» Work order
What is the number of lines in this listing that include "down"? Answer with that number only.

» Study material

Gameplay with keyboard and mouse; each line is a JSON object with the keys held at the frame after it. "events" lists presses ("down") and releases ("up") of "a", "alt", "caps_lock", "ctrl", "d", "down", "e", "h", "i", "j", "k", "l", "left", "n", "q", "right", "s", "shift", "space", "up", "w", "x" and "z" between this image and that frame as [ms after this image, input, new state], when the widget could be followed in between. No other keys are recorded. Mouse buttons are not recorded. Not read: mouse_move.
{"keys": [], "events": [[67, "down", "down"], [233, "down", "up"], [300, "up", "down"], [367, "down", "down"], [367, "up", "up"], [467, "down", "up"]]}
--
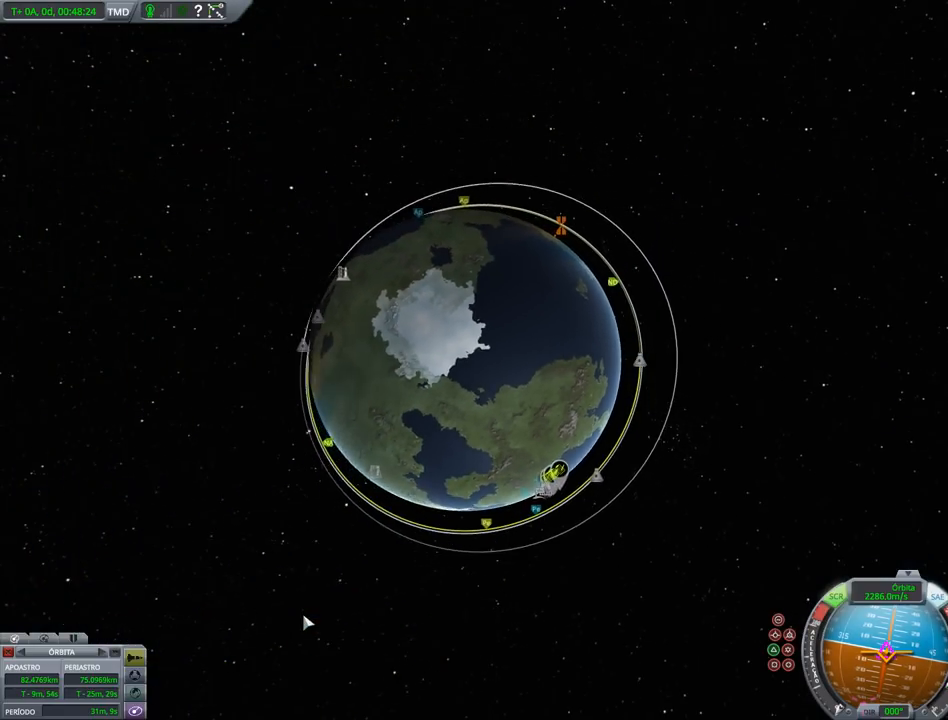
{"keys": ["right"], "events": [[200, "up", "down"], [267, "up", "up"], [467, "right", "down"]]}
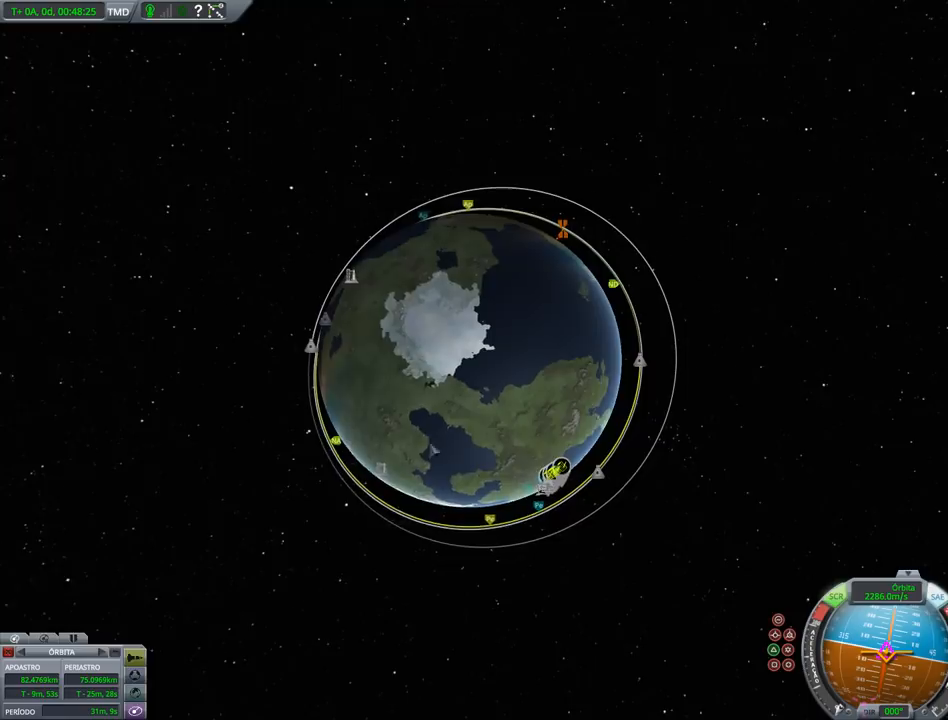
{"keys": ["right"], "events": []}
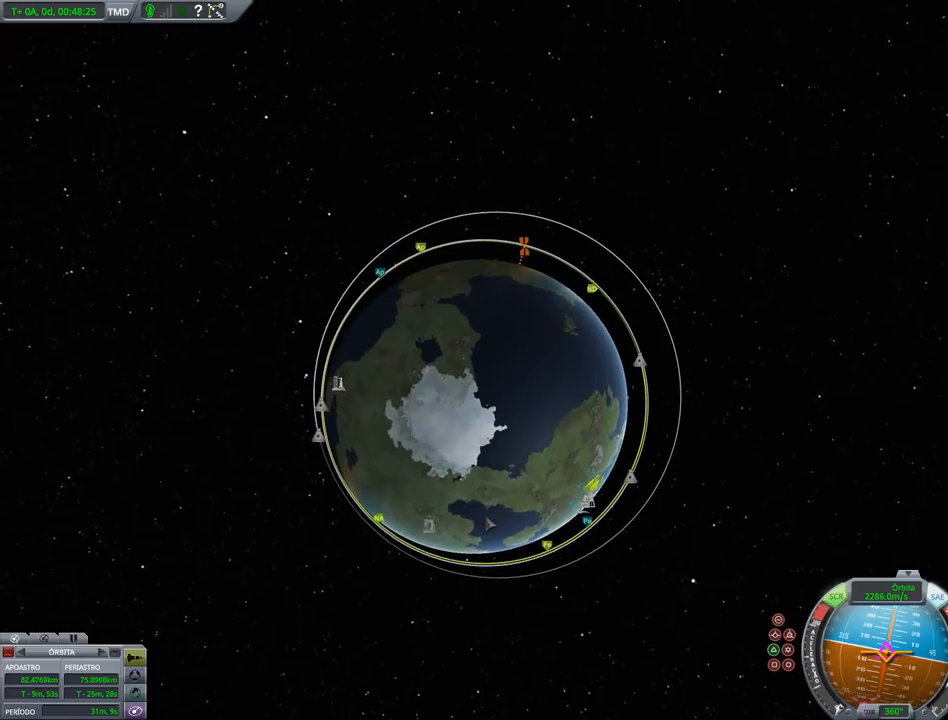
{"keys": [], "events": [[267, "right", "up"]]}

» Task response
3